But Eustace rose in a more towering rage than ever. He turned upon Ralph, and struck at him with all his force. But Ralph had not been learning martial exercises for nothing, and although he was four years junior to Eustace Bowerman, yet in height and activity he was in no way his inferior, although his frame was not as well set, or his weight and strength as great as that of his assailant. With ease, therefore, he knocked down the blow that Eustace aimed at him, but refrained from replying by a blow in return.
"Bowerman, I don't want to fight," said Ralph quietly; "why get into a rage about nothing?"
"So you don't want to fight, eh?

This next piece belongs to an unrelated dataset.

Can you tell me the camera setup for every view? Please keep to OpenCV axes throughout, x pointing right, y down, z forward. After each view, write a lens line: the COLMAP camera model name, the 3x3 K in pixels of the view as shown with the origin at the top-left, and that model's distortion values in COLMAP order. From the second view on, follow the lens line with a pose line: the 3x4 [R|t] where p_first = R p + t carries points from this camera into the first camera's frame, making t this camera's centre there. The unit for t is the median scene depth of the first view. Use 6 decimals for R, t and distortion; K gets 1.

I thought not," sneered Eustace, who was in a very evil mood. "Then I want to thrash you, so you'd best take it quietly."
Ralph, seeing that there really was nothing else for it, although he was of a very peace-loving, happy disposition, stepped back, and awaited his antagonist's assault.

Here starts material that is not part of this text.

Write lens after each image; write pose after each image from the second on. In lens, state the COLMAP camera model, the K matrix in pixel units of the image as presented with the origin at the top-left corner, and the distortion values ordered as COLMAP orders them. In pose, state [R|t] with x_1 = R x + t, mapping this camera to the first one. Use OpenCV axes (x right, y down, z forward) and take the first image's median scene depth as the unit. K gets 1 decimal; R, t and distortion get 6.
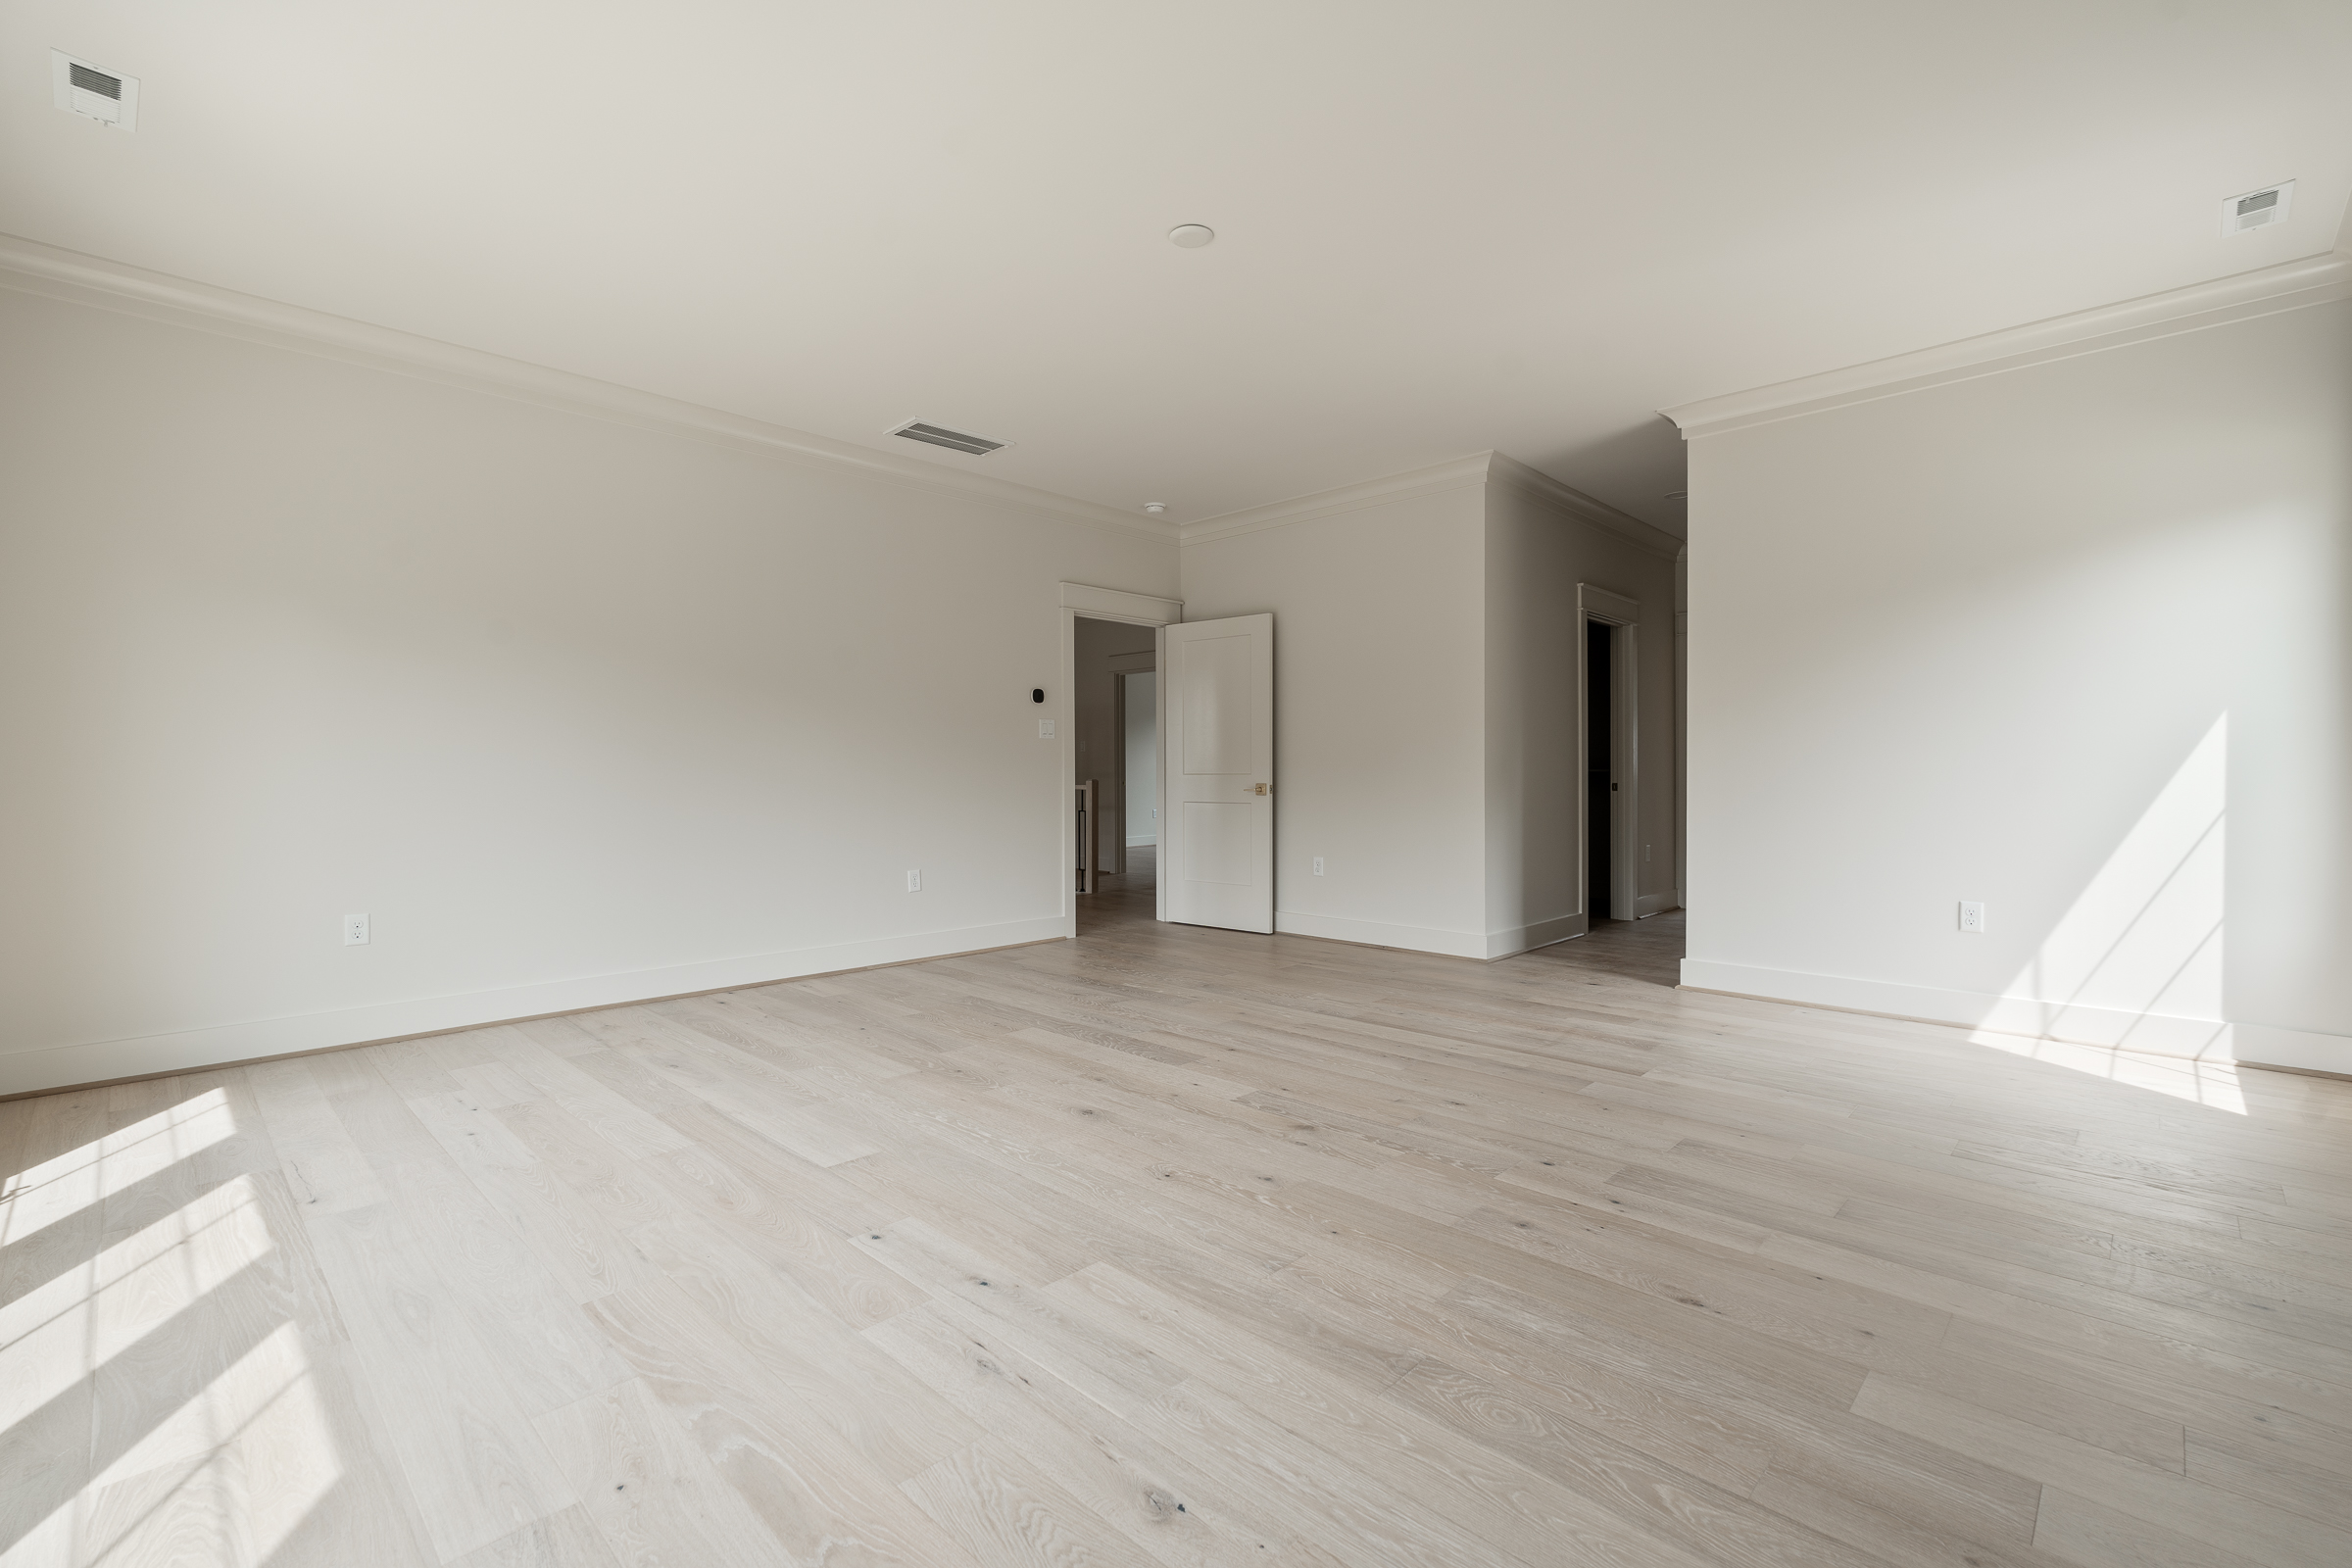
lens RADIAL K [[1034.1, 0, 1178.7], [0, 1034.1, 780.2], [0, 0, 1]] dist [-0.007580, 0.000366]
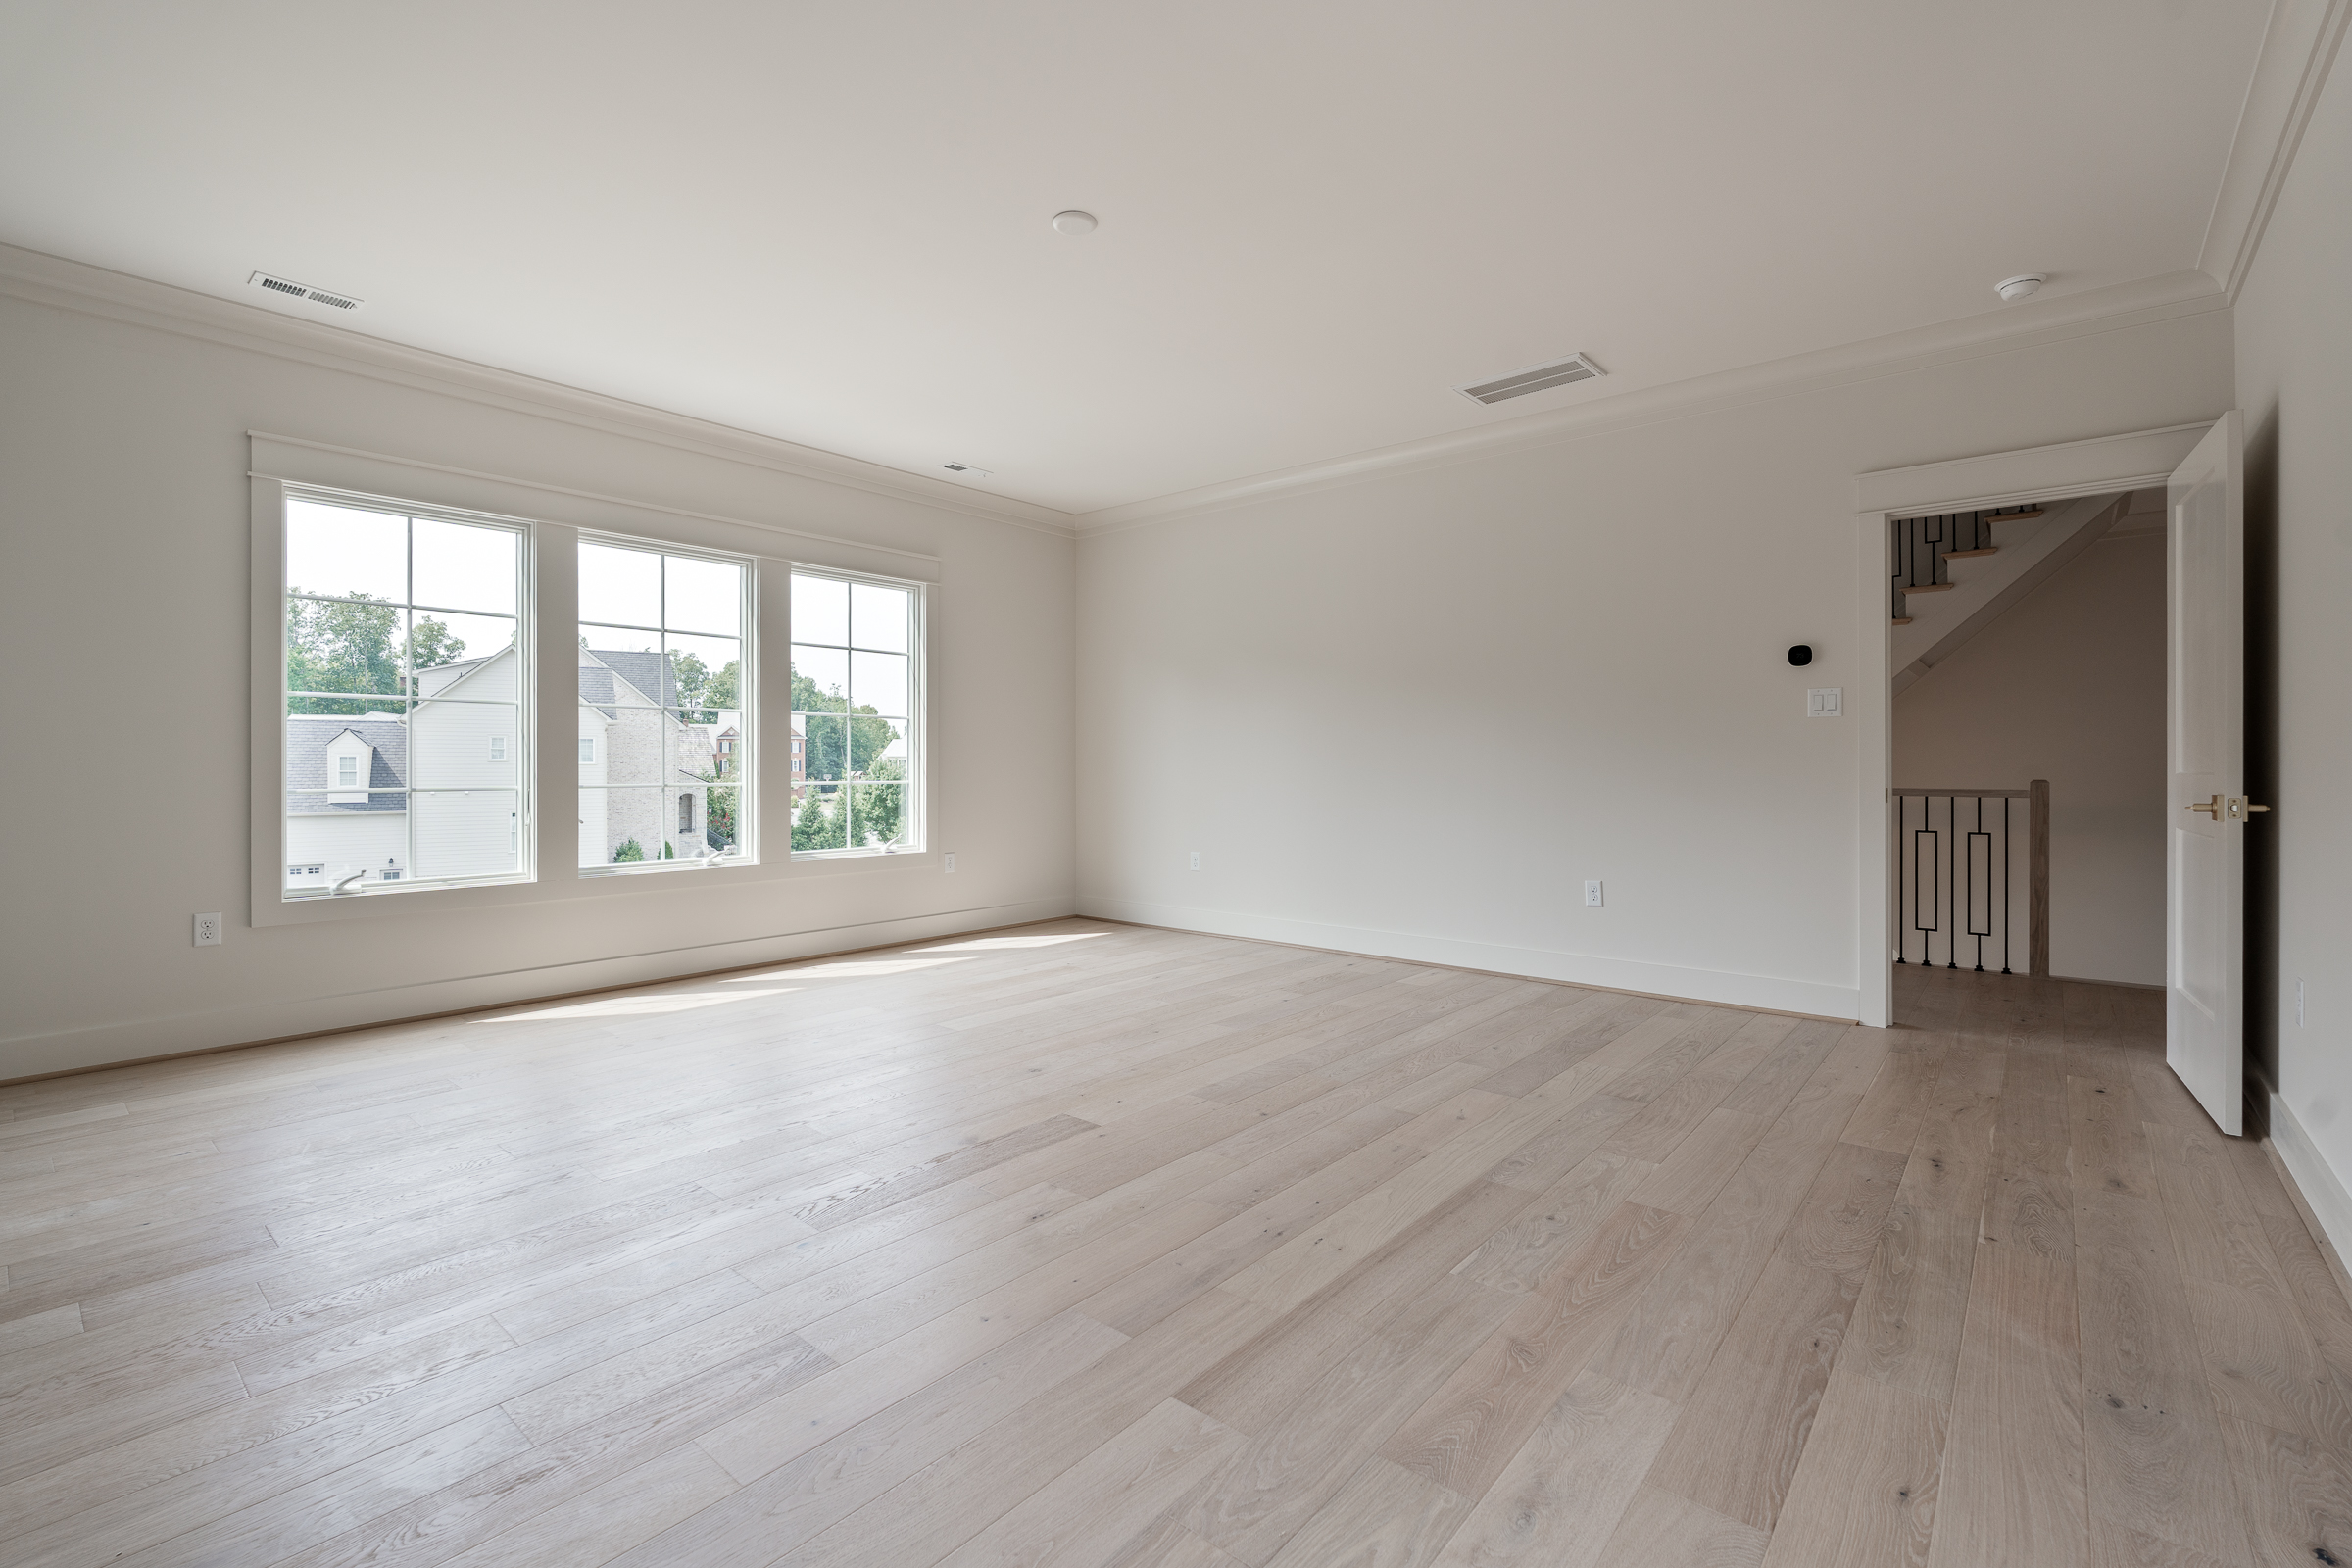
lens RADIAL K [[1034.1, 0, 1177.7], [0, 1034.1, 765.7], [0, 0, 1]] dist [-0.007580, 0.000366]
pose [[0.069144, -0.000508, -0.997607, 0.519725], [-0.003074, 0.999995, -0.000722, -0.005891], [0.997602, 0.003116, 0.069142, 0.539663]]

Bowerman, who saw how reluctant Ralph was to fight, mistook this backwardness for cowardice, utterly forgetting, or else wilfully misinterpreting, the brave action of the boy at Winchester.
He advanced upon him with a fierce scowl of concentrated hate, and aimed a blow right at Ralph's face; but the boy guarded it with his right arm, and at the same time with his left dealt his assailant a swift and well-planted blow full in his chest, causing him to stagger back and gasp for breath.
"Well done, Lisle!" cried Dicky Cheke, in an ecstasy of joy and excitement. "Do it again, my lusty lambkin; follow it up with one on his nose that'll spoil his beauty for some time."
"Why don't you give it those little bodikins?" stormed Eustace to his ally Willie Newenhall, as he prepared to attack Ralph again.
"Because he's afraid, the big booby," laughed Dicky derisively.
Bowerman, seeing that his antagonist was not to be despised, determined to close with him and overpower him by his superior weight. Stepping back therefore, to gather way for a rush, he was about to spring upon Ralph, when that boy, with the instinct of a general, anticipated him, darting forward to meet him, and pounding him with blows.